▶ SUPPLIED RECORDS
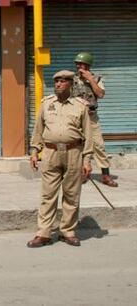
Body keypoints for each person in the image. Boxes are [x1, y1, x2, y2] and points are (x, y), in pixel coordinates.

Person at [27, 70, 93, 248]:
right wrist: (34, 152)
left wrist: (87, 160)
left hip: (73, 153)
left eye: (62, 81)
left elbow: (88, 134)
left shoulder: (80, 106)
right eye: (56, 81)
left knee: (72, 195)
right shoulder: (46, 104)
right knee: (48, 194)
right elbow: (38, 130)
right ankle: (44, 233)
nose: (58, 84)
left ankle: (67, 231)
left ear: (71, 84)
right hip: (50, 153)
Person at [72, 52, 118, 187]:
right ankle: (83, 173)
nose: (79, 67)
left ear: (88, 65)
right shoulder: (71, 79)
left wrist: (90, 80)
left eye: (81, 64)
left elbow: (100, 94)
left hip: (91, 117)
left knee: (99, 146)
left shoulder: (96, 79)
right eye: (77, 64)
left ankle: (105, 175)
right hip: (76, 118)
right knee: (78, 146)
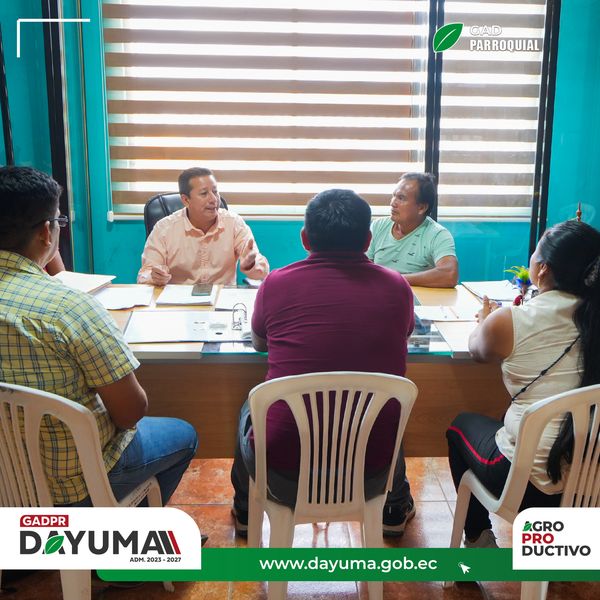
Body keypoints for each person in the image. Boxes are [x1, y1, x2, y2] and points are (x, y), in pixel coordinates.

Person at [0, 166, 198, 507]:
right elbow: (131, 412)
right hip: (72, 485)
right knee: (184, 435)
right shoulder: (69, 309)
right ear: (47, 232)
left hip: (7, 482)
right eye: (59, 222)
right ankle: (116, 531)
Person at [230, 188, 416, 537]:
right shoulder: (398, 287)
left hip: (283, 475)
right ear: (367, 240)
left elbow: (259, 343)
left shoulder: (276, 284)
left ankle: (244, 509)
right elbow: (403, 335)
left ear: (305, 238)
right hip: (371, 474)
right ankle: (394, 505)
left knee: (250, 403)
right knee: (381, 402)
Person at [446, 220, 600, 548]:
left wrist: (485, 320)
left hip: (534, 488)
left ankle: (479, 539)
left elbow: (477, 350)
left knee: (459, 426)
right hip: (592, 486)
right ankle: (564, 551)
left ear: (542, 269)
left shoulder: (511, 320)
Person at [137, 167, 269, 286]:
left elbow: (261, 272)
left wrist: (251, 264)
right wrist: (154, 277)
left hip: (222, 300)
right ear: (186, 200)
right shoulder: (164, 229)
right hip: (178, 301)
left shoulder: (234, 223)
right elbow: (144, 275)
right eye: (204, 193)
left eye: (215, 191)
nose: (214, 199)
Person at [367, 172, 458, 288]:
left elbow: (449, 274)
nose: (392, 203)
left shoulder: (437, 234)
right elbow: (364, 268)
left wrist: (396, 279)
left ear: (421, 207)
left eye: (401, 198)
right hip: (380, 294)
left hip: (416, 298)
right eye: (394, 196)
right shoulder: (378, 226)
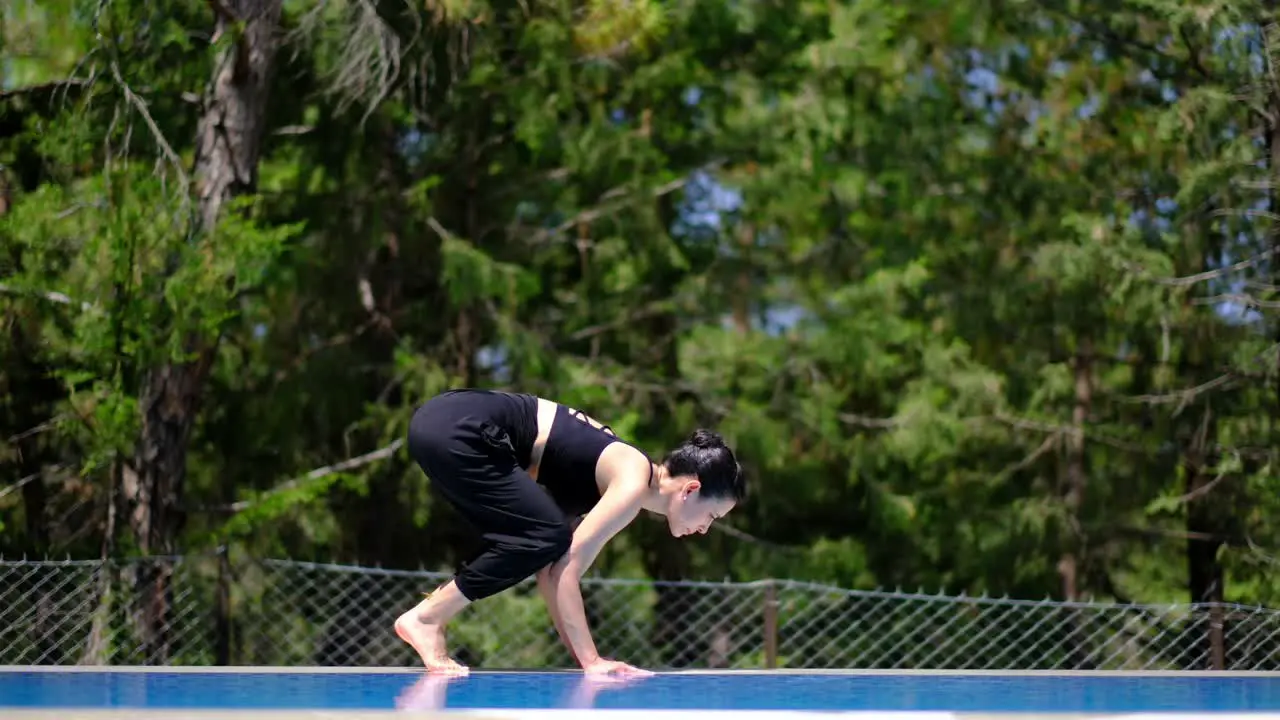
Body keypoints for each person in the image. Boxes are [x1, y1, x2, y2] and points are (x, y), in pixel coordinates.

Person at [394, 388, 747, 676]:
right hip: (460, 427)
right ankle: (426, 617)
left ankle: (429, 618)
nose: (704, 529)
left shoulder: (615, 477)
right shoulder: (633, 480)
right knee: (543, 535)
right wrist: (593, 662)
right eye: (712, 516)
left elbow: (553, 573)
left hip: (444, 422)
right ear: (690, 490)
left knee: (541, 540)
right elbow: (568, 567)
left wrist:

▶ EXERCISE
Scan the listing for the string "ankle", then copy every line where it appears.

▶ ANSWER TO THIS EXERCISE
right ankle: (44, 233)
left ankle: (67, 231)
right ankle: (83, 173)
left ankle: (105, 175)
right ankle: (116, 531)
left ankle: (244, 509)
right ankle: (394, 505)
left ankle: (479, 539)
right ankle: (564, 551)
right ankle: (426, 617)
left ankle: (429, 618)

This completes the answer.